For a lot of teachers, they had yet to use sites like Zoom or Google Meets, so for those tech-savvy teachers like Mr. Boothman, “This hasn’t been too difficult,” but for others it’s been tougher to adjust. But they are making it work! 

“This ‘old lady’ is catching on pretty well. I am learning new video chat platforms and such pretty quickly,” said Mrs. Leon. 

Sharing her struggles, Johnson said, “There was one session that didn’t get recorded, and another lesson a student had to teach me how to share. It is a time for all of us to be patient.”

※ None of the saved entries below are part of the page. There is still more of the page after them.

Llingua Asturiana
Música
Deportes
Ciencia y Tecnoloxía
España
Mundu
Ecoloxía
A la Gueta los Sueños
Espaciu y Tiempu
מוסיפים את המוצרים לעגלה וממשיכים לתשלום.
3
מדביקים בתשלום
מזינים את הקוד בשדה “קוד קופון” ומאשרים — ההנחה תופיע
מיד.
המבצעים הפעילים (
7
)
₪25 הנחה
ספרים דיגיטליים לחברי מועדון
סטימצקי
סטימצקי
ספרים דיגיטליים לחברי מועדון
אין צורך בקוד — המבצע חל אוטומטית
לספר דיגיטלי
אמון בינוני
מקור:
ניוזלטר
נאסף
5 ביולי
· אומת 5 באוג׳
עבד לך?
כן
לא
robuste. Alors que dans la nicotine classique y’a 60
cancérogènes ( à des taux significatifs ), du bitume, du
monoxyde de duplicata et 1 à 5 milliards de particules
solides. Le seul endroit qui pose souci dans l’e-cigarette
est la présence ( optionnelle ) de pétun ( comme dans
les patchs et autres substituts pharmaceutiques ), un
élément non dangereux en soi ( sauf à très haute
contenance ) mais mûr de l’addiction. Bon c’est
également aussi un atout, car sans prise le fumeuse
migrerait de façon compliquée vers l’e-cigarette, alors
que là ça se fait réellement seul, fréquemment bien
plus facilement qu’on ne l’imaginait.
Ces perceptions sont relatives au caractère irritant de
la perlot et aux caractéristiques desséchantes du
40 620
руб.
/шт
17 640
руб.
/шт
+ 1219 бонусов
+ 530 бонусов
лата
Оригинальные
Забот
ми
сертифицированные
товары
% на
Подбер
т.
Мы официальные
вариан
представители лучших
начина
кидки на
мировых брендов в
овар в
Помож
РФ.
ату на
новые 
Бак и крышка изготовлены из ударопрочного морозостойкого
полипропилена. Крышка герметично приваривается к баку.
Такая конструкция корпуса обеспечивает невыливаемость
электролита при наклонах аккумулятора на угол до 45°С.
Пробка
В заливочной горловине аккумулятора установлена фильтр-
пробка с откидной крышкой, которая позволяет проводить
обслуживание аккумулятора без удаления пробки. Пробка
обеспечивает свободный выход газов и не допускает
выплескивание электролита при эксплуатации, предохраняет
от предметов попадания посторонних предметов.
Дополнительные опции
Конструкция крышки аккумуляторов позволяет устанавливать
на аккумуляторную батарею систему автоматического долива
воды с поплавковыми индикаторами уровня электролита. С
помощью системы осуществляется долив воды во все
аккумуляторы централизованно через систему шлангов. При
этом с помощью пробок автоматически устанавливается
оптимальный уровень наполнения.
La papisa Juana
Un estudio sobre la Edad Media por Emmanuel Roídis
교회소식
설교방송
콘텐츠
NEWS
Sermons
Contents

There is much more behind the scenes than the students know. This isn’t a struggle that only the students are bearing, but the entire community of Agua Fria. This was unexpected on all parts. No teacher or student could have predicted the effect this virus would have on Agua Fria. 

The school and district have done well in organizing such an emergent platform of teaching for students during this pandemic, whereas some other schools may have not been as lucky. 

Yes, this has been a hard transition. Yes, it isn’t perfect. It’s affecting the students and teachers in more ways than one. The struggles that they face are unique to them and can be challenging, but as a community we hope to come together to overcome these learning curves.

“I really feel that we as a school community have come together to get through this, and that’s a positive, supportive feeling that I’ll carry with me even once all this is done,” Boothman said. 

The effects of this pandemic have been felt worldwide, around the nation, all across the Valley and especially here at Agua Fria. This virus may affect how students learn and their communication with teachers, but it won’t stop them from getting the education they deserve.